◆ **TASKS FOR THIS EXERCISE**:
(A) In the interview, where does the speaker buy the hemp fibers used for production?
(B) Render the lines of the rows as a Markdown table with the columns No. and Line, leaving out blank lines. Begin at the line that has "AL-1014 M-34" and stop after the last line of the rows.

--- GIVEN PASSAGE Enclosed Below ---

What kind of materials do you use and where do you get them from?
The rye came from my garden in the Pyrénées mountains. I also love working with wild ressources, like I do for my research around vegetal fibers, or as for the clay I collect here and there. Otherwise, I usually grow the fibers I use for sampling, and I buy the hemp fibers I use for production from a local cooperative working on rebuilding a hemp textile industry in the Southwest of France.

What has been your favourite dinner experience?
Amongst others, I have a warm memory of the night I got spontaneously invited to share a couscous on the night of Achoura, when I was living in Casablanca. This was on a Friday evening and I was walking along a shanty house area. After a friendly chat with some ladies there, they invited me to their grandmother’s little house, where the couscous was ready for being shared as the Friday tradition dictates. I learned to make semolina balls for eating directly from my hands, the whole house eating on the same plate. I definitely felt like a newbie but it was fun, warm, and I loved that the only thing I could do was letting go of all the conventions and etiquette I am used to.

What excites you about tomorrow?
The idea of giving shape to the countless projects I have in mind. Seeing what the world will look like in the next decades, as worrisome as it could be, that excites me much more than it frightens me. I am optimistic afterall. Seeing hemp fields, hemp clothes and hemp houses all around.

--- End of Enclosed GIVEN PASSAGE ---
--- TASK INPUT Enclosed Below ---

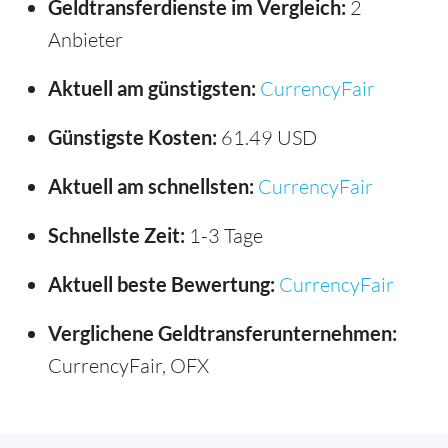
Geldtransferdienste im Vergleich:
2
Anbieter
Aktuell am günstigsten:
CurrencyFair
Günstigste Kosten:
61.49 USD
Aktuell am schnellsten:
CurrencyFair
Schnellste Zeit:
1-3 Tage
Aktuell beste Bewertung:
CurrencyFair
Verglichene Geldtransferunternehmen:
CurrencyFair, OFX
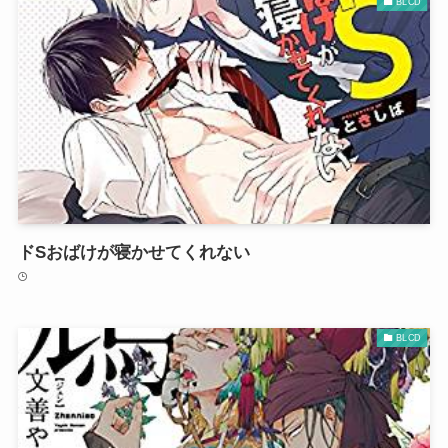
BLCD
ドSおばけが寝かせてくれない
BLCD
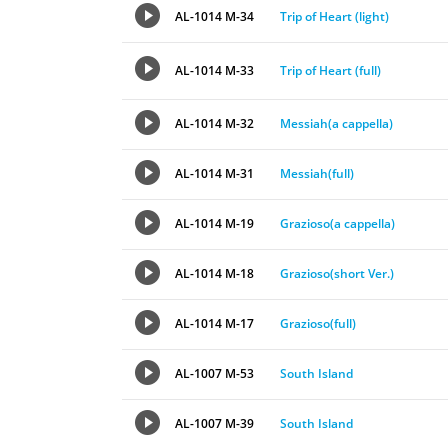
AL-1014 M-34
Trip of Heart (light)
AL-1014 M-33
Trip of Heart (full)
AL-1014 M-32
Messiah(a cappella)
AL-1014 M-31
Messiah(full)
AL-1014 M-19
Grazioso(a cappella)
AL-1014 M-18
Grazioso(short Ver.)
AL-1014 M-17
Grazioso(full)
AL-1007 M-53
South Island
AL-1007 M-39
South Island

--- End of Enclosed TASK INPUT ---

◆ **TASK-BY-TASK RESULTS**:
(A) From a local cooperative working on rebuilding a hemp textile industry in the Southwest of France.

(B)
| No. | Line |
|---|---|
| 1 | AL-1014 M-34 |
| 2 | Trip of Heart (light) |
| 3 | AL-1014 M-33 |
| 4 | Trip of Heart (full) |
| 5 | AL-1014 M-32 |
| 6 | Messiah(a cappella) |
| 7 | AL-1014 M-31 |
| 8 | Messiah(full) |
| 9 | AL-1014 M-19 |
| 10 | Grazioso(a cappella) |
| 11 | AL-1014 M-18 |
| 12 | Grazioso(short Ver.) |
| 13 | AL-1014 M-17 |
| 14 | Grazioso(full) |
| 15 | AL-1007 M-53 |
| 16 | South Island |
| 17 | AL-1007 M-39 |
| 18 | South Island |